San Francisco working with Nokia, others on CBRS trial

The City and County of San Francisco is working with Nokia and other vendors to evaluate and test an LTE system in the Citizens Broadband Radio Services (CBRS) band.

The local government has submitted an application to the FCC for Special Temporary Authority (STA) for the study of new wireless technologies for "effective monitoring and management" of its wireless camera technologies, IoT and SCADA systems.

“This study will provide valuable understanding of how camera technologies can most cost effectively be deployed, operated and managed to provide reliable and sustainable signal traffic IoT, SCADA systems, crime prevention technologies which need new high capacity wireless networks,” the San Francisco government told the commission.

The application identified Nokia as one of the vendors but didn’t disclose the others in the study in which coverage and performance measurements will be conducted.
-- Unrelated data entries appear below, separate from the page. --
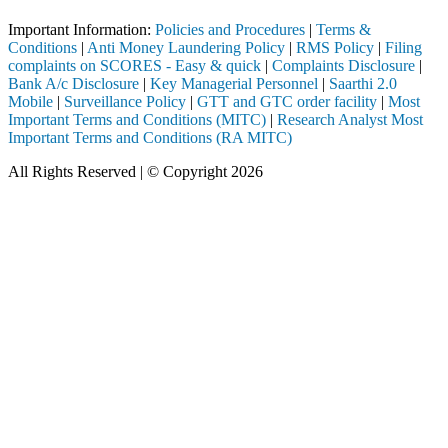
Important Information:
Policies and Procedures
|
Terms &
Conditions
|
Anti Money Laundering Policy
|
RMS Policy
|
Filing
complaints on SCORES - Easy & quick
|
Complaints Disclosure
|
Bank A/c Disclosure
|
Key Managerial Personnel
|
Saarthi 2.0
Mobile
|
Surveillance Policy
|
GTT and GTC order facility
|
Most
Important Terms and Conditions (MITC)
|
Research Analyst Most
Important Terms and Conditions (RA MITC)
All Rights Reserved | © Copyright 2026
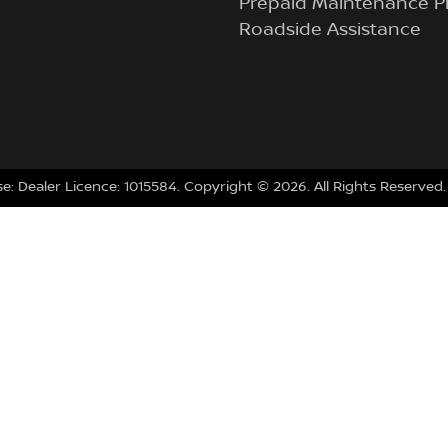
Prepaid Maintenance P
Roadside Assistance
se:
Dealer Licence: 1015584
.
Copyright ©
2026
. All Rights Reserved.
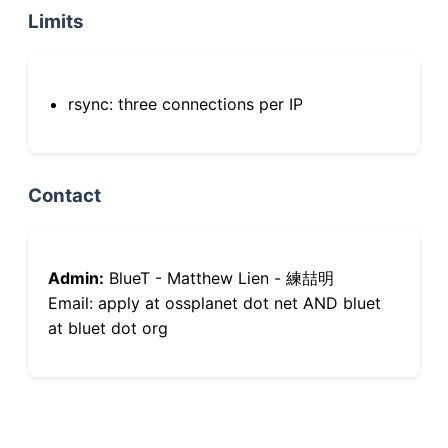
Limits
rsync: three connections per IP
Contact
Admin:
BlueT - Matthew Lien - 練喆明
Email: apply at ossplanet dot net AND bluet
at bluet dot org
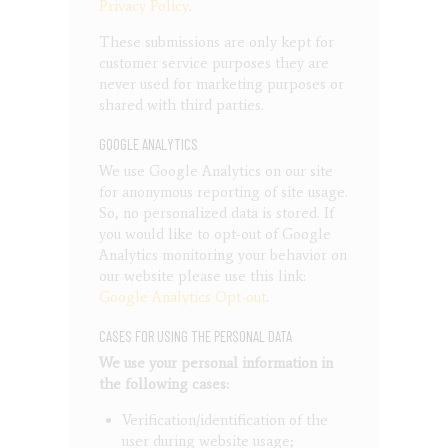
Privacy Policy
.
These submissions are only kept for
customer service purposes they are
never used for marketing purposes or
shared with third parties.
GOOGLE ANALYTICS
We use Google Analytics on our site
for anonymous reporting of site usage.
So, no personalized data is stored. If
you would like to opt-out of Google
Analytics monitoring your behavior on
our website please use this link:
Google Analytics Opt-out
.
CASES FOR USING THE PERSONAL DATA
We use your personal information in
the following cases:
Verification/identification of the
user during website usage;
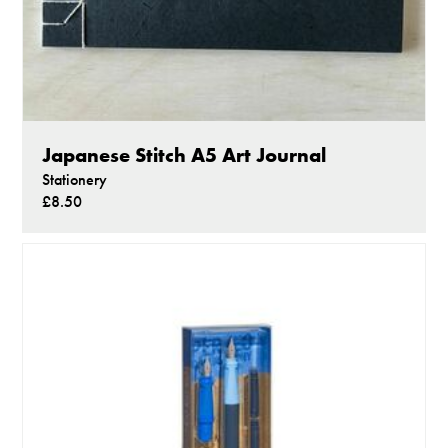
Japanese Stitch A5 Art Journal
Stationery
£8.50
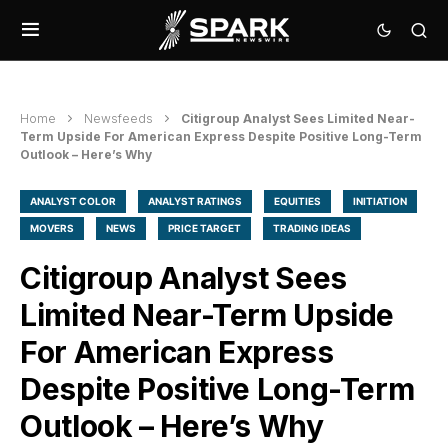
Home
Newsfeeds
Citigroup Analyst Sees Limited Near-
Term Upside For American Express Despite Positive Long-Term
Outlook – Here’s Why
ANALYST COLOR
ANALYST RATINGS
EQUITIES
INITIATION
MOVERS
NEWS
PRICE TARGET
TRADING IDEAS
Citigroup Analyst Sees
Limited Near-Term Upside
For American Express
Despite Positive Long-Term
Outlook – Here’s Why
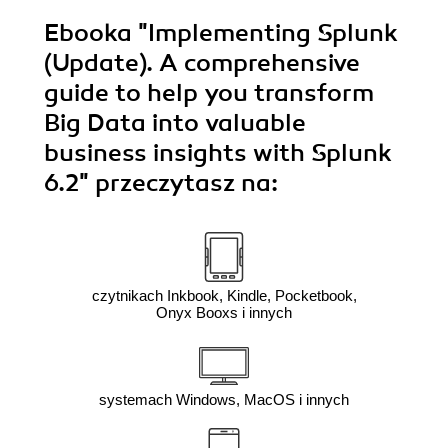
Ebooka
"Implementing Splunk
(Update). A comprehensive
guide to help you transform
Big Data into valuable
business insights with Splunk
6.2"
przeczytasz na:
czytnikach Inkbook, Kindle, Pocketbook,
Onyx Booxs i innych
systemach Windows, MacOS i innych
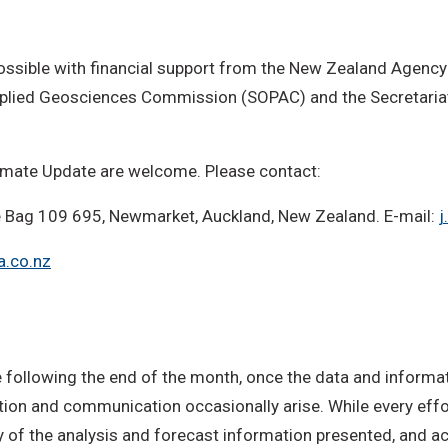
ossible with financial support from the New Zealand Agency
Applied Geosciences Commission (SOPAC) and the Secretariat
imate Update are welcome. Please contact:
ate Bag 109 695, Newmarket, Auckland, New Zealand. E-mail:
j
a.co.nz
following the end of the month, once the data and informati
ction and communication occasionally arise. While every effo
y of the analysis and forecast information presented, and acc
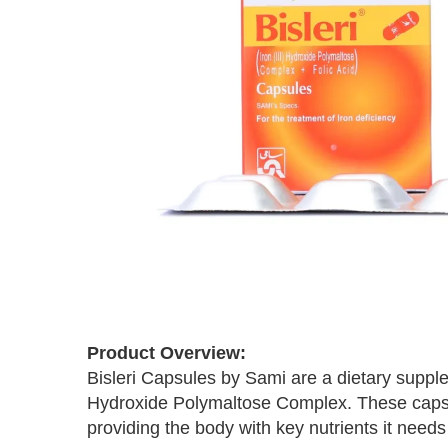
Skip
to
the
beginning
Product Overview:
of
Bisleri Capsules by Sami are a dietary supple
the
Hydroxide Polymaltose Complex. These capsul
images
providing the body with key nutrients it needs 
gallery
They plan to use up to two fixed site base stations and up to three mobile devices. All base station equipment is prototype hardware, controlled and owned by Nokia, the form stated. The intent is to operate the LTE uplink/downlink 24/7.

The exact slice of spectrum that San Francisco plans to use is key in this case. The application listed an antenna to be mounted on the existing Pier 45 building and another to be installed on the roof of an existing building at Pier 40.

The FCC has yet to grant the STA, telling the applicant through email correspondence that using the 3550-3650 MHz may be problematic so close to the ocean due to Navy radars that must be protected. It asked if the City and County of San Francisco could limit it to the 3650-3700 MHz, to which the city and county responded affirmatively, noting that currently it is authorized to operate at 3650-3700 MHz under call sign WQQU742 (under Part 90, Mobile WiMAX).

The application seeks a start date of May 31, ending on Aug. 17.

San Francisco’s interest in using the CBRS band is notable given the band was designed so that many other types of entities—not just wireless carriers—could deploy LTE in localized areas, like stadiums, shopping centers or other venues. The rules are still being re-finalized at the FCC after CTIA and T-Mobile asked for modifications, but the General Authorized Access (GAA) portion of the band is expected to be put to use before the end of the year.

The Priority Access License (PAL) portion of the band is likely to get teed up next year.

RELATED: AT&T eyeing GAA, but not too much until 3.5 GHz CBRS license rules are known

Wireless operators like Verizon and T-Mobile have said they are interested in using both GAA and PAL while AT&T's Gordon Mansfield told FierceWirelessTech earlier this year that he wants to see the final rules before talking about AT&T’s strategy.